7 Apr 2007

Everybody needs good...

Today it is time for the most culturally enriching and symbolic event of my travels. It is a pilgrimage of epic proportions that no self respecting visitor to Australia could possibly miss out on. That's right - I'm going on the official Neighbours tour.

I couldn't possibly come all this way and not see the settings of a soap that I watched religiously every day for many years (until I started working and realised that it was, on balance, shit). This programme took up more of my time in front of the tele during my youth than probably any other. On some days - before, of course, the internet - I would be so bored I would even watch both showings of it. This is all pretty sad, I know. But I'm looking forward to a nostalgic trip down memory lane.

The official tour bus picks me up from near my hotel in St Kilda at the ungodly hour of 8.30am. It is packed full of Brits. No self respecting Aussie watches Neighbours, let alone goes on the tour. On board the organisers get us in the mood by playing popular hits from former Neighbours stars. As the sounds of 'Locomotion' by Kylie reverberate around the bus, for most people it's probably nostalgic. For me, it just feels like I'm back in a bloody gay bar...

The Neighbours set is a good half an hour out of town, so we are shown a classic episode to entertain us - that of Daphne's death. As it plays and we travel down the pristinely clean and vastly wide streets of Melbourne, it dawns on me that this episode is nearly 20 years old. It was shown so long ago, but yet not only can I remember it, I can remember where I saw it (The tv room in the Norfolk County Council sports and social club, to be precise, whilst Mum had a drink with friends after work).

Erinsborough, the suburb where it is set, doesn't actually exist. It's an anagram of Neighbours. It's name is actually Blackburn, but I think we can forgive the programme makers for choosing not to set the soap in a place that shares its name with a grubby, depressing, boring northern shithole.

The bus takes us to Erinsborough High School, which is a real school, but is actually the Blackburn English Language School. This is a school for immigrant children to learn English at. It must be rather baffling for them to arrive in a foreign country, be sent to school to learn a language that originated on the other side of the world and then find hordes of people from that country gawping through the gates taking photos of an imaginary school from a tv programme they've proabably never seen or heard of. I don't know about you, but I would find that strange.

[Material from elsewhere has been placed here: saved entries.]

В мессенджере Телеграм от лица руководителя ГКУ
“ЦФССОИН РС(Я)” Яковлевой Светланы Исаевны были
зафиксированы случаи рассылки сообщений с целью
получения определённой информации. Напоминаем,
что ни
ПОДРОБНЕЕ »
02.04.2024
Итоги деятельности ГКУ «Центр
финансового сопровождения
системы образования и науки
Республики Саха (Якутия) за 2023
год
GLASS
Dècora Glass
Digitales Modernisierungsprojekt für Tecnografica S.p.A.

Eventually we arrive in Ramsay Street, which is a real street, but is actually called Pin Oak Court. Famously, the houses are homes to ordinary people and no filming is done inside. The street is closed off two days a week for filming and the owners are financially recompensed for the hassle of living in a tourist destination. It would be too expensive for Channel 10 to buy up the properties.

The first thing that strikes you about 'Ramsay Street' is now small it is. The second is how incredibly familiar it seems. I recognise all the houses immediately and can instantly remember who lived in them when I was watching the show. It really is quite strange to be in a street I feel I know so well, and yet it is on the other side of the world and I'd never been there before.

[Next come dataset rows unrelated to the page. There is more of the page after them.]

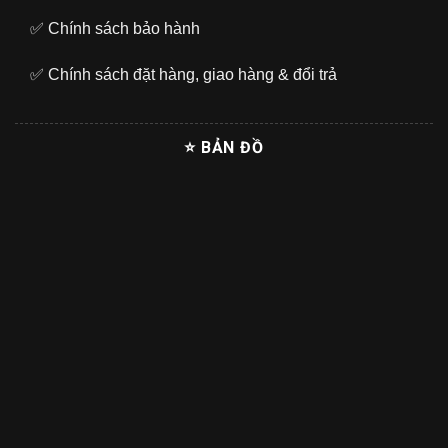
✅
Chính sách bảo hành
✅
Chính sách đặt hàng, giao hàng & đổi trả
⭐ BẢN ĐỒ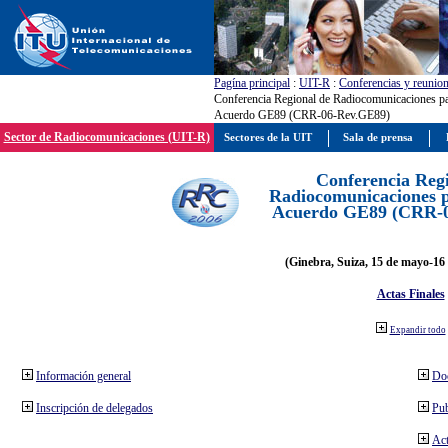
Pagína principal
:
UIT-R
:
Conferencias y reunio
Conferencia Regional de Radiocomunicaciones par
Acuerdo GE89 (CRR-06-Rev.GE89)
Sector de Radiocomunicaciones (UIT-R)
Sectores de la UIT
Sala de prensa
Conferencia Reg
Radiocomunicaciones pa
Acuerdo GE89 (CRR-
(Ginebra, Suiza, 15 de mayo-16 
Actas Finales
Expandir todo
Información general
Do
Inscripción de delegados
Pub
Act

Other people on the tour, some of whom rather worryingly still watch the show, go on about how they feel so sorry for the people that live in the street, how awful it must be to have your privacy invaded - whilst simultaneously ogling their homes and taking endless photographs of them. I'm sorry, but I don't actually feel any sympathy for the owners of these homes. They are paid money to have their homes used as scenery and are invariably at work when this is done. It's not as if they have to actually hand control of their bathroom to Harold Bishop twice a week. I wouldn't mind being paid to have someone film in the street outside my home. It's money for doing precisely, erm, nothing. Most people probably wouldn't want tourists standing outside their home all day and every day, I grant you. But if you don't like it, sell up. And just think how much you would get for selling your house on Ramsay Street, a property recognisable to people across the world. I asked our tour guide how much you could expect to fetch. The answer? At least a million dollars. So, no, I don't feel sorry for these people!

After a thoroughly enjoyable morning of nostalgia, we are dropped back in St Kilda, where there is the opportunity to meet one of the current stars of Neighbours. As I haven't seen an episode in about six or seven years, I don't bother with this and instead head to one of the area's many fantastic eateries for brunch.

If it wasn't physically impossible and financially irresponsible, I think I could spend all day and every day in Melbourne just eating. The food is just absolutely divine.